She wasn't impressed, finding a rented facility that was "dark and musty, too, hot in the summer, too cold in the winter and too small for the crowds that form more than a dozen times each week for 12-step meetings."
No surprise, too, that she heard the addicts' "almost uniformly sad" stories, stories of "bad choices, broken families and ruined lives." Nonetheless, she left inspired, maybe by the woman who once had "sold her body to buy drugs" but was now celebrating 15 years of sobriety and, better still, the graduation of her daughter from college. "Just about everyone there," Griffin noted, "stood as a living monument to the power of faith and perseverance."
Soon enough that faith was tested. The Miracles Club ran into some roadblocks. Neighbors, said Griffin, complained about noise. The building's owner had gotten an offer to sale, one he was hard-pressed to refuse. The Miracle Club needed a miracle.

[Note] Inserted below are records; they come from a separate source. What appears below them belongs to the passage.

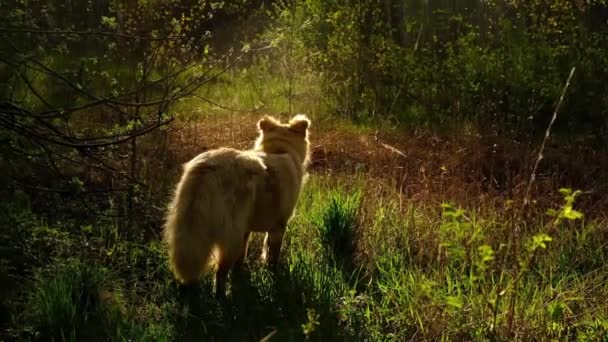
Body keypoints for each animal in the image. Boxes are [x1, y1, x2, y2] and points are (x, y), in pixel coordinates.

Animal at [164, 113, 312, 296]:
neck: (279, 149)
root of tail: (208, 167)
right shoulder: (279, 226)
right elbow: (273, 257)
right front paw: (274, 277)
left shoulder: (246, 230)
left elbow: (242, 259)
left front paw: (240, 278)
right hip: (230, 236)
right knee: (220, 273)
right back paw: (222, 298)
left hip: (191, 231)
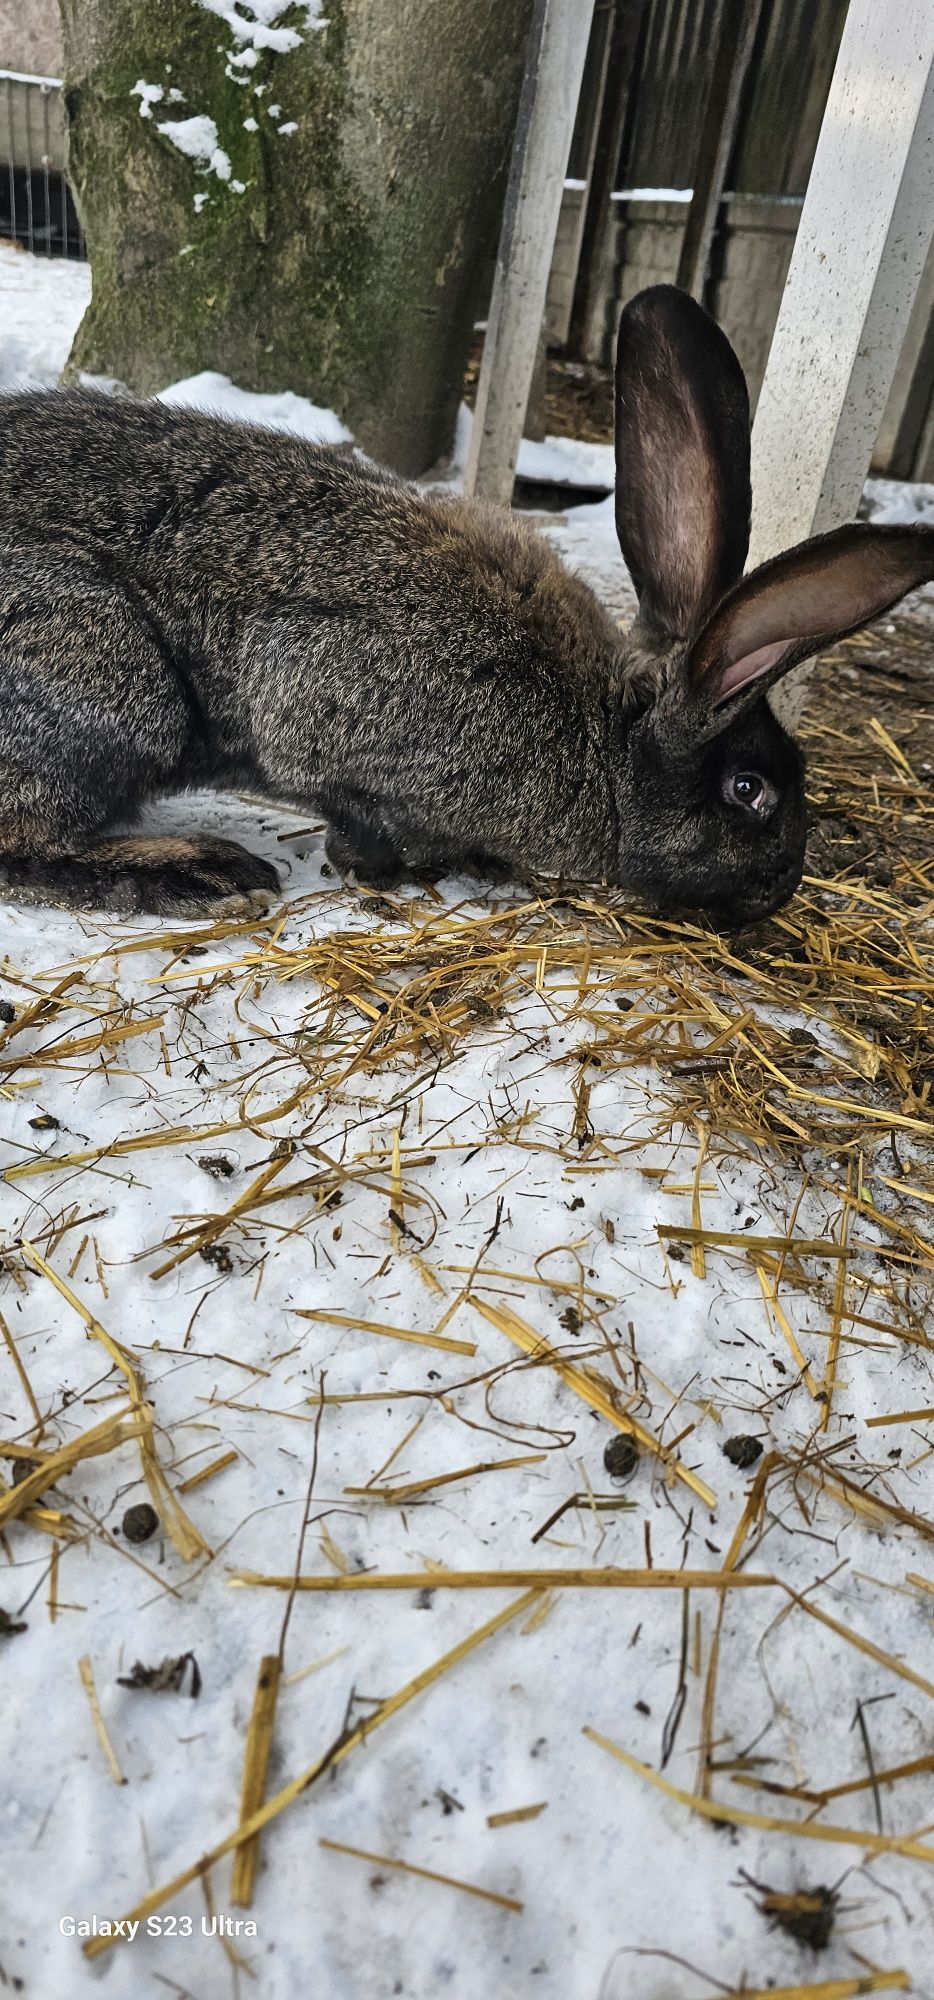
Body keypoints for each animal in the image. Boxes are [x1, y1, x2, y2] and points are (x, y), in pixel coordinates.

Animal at [1, 282, 934, 928]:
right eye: (749, 791)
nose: (781, 890)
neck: (606, 738)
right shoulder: (328, 721)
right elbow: (359, 819)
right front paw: (405, 868)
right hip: (107, 672)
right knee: (25, 845)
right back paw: (204, 873)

It found it in the faith of its members who went to work raising money and, maybe even more importantly, making telephone calls. Calls, for example, to City Commissioner Dan Saltzman. "I was impressed with the number and vehemence of the calls," he told Griffin, that "we even got calls from police officers who credited Miracles Club with turning around the lives of people who they used to arrest."
The Commissioner got the message, loud and clear. He went to work on his colleagues in City Hall, persuading them to donate $500,000 to the effort. Since then, others have stepped forward, Low income housing tax credits were secured and the Oregon Housing and Community Services which has allocated $1 million in TCAP funds provided under the American Recovery and Reinvestment Act of 2009 to the cause.

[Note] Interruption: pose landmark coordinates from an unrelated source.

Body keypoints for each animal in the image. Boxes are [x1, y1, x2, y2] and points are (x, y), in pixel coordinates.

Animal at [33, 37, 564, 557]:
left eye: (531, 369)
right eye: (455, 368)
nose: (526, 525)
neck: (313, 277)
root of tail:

The result? A "dark and musty" Miracles Club very soon will be a thing of the past. On July 7th the Club broke ground for a miracle of its own – a brand-new, $12 million, five-story building across the Boulevard from its present home. It'll include plenty of space for its treatment and counseling programs as well as 40 affordable apartment units for those who've been "clean" for at least 18 months.
"You might not like the idea of using public money for anything other than the most basic government services," Griffin noted. But a new facility, she observed, "could even wind up saving taxpayer money – fewer drug addicts, fewer drug-related crimes, fewer children in foster care, fewer overdose cases in Portland emergency rooms."
The groundbreaking event, Griffin added, included a "who's who of Portland power brokers" who, though "nobody said it out loud" were gathered to celebrate the "fact that sometimes we get our priorities exactly right."